L’ombre de Staline
Agnieszka Holland, polonaise, a toute sa vie de cinéaste renvoyé dos à dos Hitler et Staline. Avec L’ombre de Staline, elle révèle l’Holodomor ou la famine organisée de l’Ukraine au début des années 1930.
L’Holodomor révélé
Le film débute par un plan sur des cochons noirs agressifs. Puis il fait clairement référence à la Ferme des animaux que serait en train d’écrire George Orwell. Cette critique acerbe de la dérive stalinienne de la révolution soviétique aurait une histoire qu’Agnieszka Holland ancre dans l’expérience de Gareth Jones. Orwell utilisera d’ailleurs son patronyme pour baptiser son fermier.

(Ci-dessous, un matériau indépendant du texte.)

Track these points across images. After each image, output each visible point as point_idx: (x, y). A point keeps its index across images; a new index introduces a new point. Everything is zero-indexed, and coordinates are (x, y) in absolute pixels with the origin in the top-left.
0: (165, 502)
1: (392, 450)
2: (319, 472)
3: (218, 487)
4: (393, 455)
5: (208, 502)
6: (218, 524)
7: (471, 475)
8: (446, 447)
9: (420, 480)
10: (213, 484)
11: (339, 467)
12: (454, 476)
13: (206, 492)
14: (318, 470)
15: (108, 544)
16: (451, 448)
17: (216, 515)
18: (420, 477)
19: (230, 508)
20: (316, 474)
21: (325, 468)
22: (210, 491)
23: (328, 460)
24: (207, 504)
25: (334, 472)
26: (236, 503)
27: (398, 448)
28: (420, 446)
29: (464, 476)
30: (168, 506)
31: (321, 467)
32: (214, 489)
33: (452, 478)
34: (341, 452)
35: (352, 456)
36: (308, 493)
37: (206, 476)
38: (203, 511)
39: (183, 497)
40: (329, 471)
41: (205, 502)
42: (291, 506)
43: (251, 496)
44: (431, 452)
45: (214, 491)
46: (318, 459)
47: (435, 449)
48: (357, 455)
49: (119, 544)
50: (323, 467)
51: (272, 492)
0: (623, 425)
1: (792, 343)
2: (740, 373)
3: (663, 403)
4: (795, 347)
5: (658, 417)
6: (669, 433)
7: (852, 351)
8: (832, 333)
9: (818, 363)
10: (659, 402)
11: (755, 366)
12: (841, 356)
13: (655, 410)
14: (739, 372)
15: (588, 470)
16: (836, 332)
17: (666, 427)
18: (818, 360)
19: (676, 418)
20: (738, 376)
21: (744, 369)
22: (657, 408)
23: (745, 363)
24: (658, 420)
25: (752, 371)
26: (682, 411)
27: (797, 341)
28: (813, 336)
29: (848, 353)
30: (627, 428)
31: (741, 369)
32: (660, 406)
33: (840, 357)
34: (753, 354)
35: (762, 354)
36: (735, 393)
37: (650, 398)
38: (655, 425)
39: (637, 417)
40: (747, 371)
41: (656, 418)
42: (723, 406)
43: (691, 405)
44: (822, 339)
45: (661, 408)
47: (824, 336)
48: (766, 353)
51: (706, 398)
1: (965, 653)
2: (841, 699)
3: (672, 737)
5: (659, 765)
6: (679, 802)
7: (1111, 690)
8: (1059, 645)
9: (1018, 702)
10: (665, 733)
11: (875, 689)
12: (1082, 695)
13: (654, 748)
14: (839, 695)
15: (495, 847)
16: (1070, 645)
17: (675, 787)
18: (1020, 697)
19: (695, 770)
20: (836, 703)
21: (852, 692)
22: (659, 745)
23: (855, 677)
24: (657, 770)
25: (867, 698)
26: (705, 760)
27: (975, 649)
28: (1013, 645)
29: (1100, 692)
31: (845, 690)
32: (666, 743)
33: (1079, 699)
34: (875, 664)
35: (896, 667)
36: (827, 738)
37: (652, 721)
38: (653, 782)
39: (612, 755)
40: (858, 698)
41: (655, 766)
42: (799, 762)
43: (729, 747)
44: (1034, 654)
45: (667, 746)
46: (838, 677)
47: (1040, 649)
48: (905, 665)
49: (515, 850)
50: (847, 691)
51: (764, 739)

Tout commence en 1933 quand Gareth Jones, jeune journaliste gallois, décide d’interviewer Staline comme il a interviewé Hitler. A son poste d’observateur du Ministère des affaires étrangères britannique, il ne parvient pas à comprendre comment l’URSS finance son époustouflant développement industriel. Selon lui, ses comptes sont à sec et ne permettraient pas les avancées et investissements que revendiquent le pays.
L’Ukraine, le grenier de l’URSS
Pour en avoir le coeur net, Gareth Jones part à Moscou. Etrangement, son contact vient d’y être assassiné. S’il comprend progressivement où il met les pieds, malgré les filatures, les faux semblants et sans réelle protection, il finit par comprendre que son sujet se joue en Ukraine, là où sa mère fut enseignante. Ce qui explique qu’il parle russe couramment.

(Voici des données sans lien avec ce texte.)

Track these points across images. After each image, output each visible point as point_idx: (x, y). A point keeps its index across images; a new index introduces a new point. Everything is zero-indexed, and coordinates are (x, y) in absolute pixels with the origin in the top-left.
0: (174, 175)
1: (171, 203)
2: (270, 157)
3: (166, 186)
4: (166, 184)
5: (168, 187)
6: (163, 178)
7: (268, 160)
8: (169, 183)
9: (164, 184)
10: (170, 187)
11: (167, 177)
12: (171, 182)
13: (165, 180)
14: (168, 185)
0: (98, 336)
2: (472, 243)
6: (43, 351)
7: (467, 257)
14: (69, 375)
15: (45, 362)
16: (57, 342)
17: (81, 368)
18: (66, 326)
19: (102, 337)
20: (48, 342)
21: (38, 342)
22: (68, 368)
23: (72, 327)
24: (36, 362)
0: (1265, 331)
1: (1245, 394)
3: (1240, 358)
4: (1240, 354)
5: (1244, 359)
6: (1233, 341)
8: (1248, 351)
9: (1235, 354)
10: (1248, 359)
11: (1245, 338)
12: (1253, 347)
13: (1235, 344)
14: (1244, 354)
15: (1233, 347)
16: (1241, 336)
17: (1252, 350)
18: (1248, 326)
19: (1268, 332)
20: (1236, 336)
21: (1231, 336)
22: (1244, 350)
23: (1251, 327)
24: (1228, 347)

Ce qu’il y découvre est à la limite du supportable. Staline a organisé la famine de l’Ukraine, pourtant réputée être le grenier à blé de l’URSS. A plusieurs fins : celle de récupérer le précieux blé comme monnaie d’échange internationale – ce qui lui permettrait de financer ses projets de nation puissante. Mais aussi celle de soumettre un peuple récalcitrant à sa politique. Ce programme dit Holodomor aurait coûté la vie à plus de 7 millions de personnes entre 1931 et 1933. Il a été révélé par Gareth Jones lors d’une conférence de presse à Berlin puis dans un article du London Evening Standard en 1933. Mais aussitôt démenti par le correspondant du New York Times à Moscou qui entretenait des relations ambigües avec le pouvoir soviétique. Gareth Jones disparait peu de temps après assassiné en Mongolie.
L’Ombre de Staline : la famine planifiée
C’est cette histoire que raconte L’ombre de Staline, le seizième film d’Agnieszka Holland et qui inspira George Orwell pour La ferme des animaux. Elle le fait avec une inspiration irrégulière. Si les débuts du film sont passionnants, notamment le parallèle entre l’audace du jeune homme, ses révélations et l’interprétation habile d’Orwell, à partir du moment où Gareth Jones voyage en Ukraine la démonstration devient pesante.
L’exposition du sujet était subtile. Les embûches et les obstacles qui se dressaient devant le jeune journaliste suffisamment ambiguës pour être intrigants. Le double jeu de ses interlocuteurs aussi. Et la reconstitution par les décors et les ambiances, vraiment éloquente.
Des sujets forts et politiques
Le long voyage en Ukraine est lui plus démonstratif. Et s’il insiste lourdement sur l’ampleur de la famine, il ne parvient pas à nous étrangler d’émotions comme il le devrait. La faute à son acteur, James Norton. Il manque de charisme et d’expressions et à la mise en scène qui valorise la beauté et la puissance des paysages à l’horreur de la situation. La toute fin, plus proche du début, est elle plus intéressante.
Il n’empêche. Fille de journalistes polonais malmenés par le pouvoir, Agnieszka Holland reste une des rares réalisatrices à l’engagement politique revendiqué tout au long de ses films. Elle dénonce oeuvre après oeuvre des destins hors normes souvent chahutés par la géopolitique. Et sa mise en scène est souvent puissante. Mais son talent n’est pas du goût de la critique française. Spoor, son film précédent, a eu beau être primé à la Berlinale 2017 et présenté au Festival International des films de femmes de Créteil, il n’a pas été distribué en France.
C’est dommage. Son point de vue et la pertinence de ses sujets, qu’elle est souvent la seule à traiter, méritent largement qu’on se penche sur son oeuvre.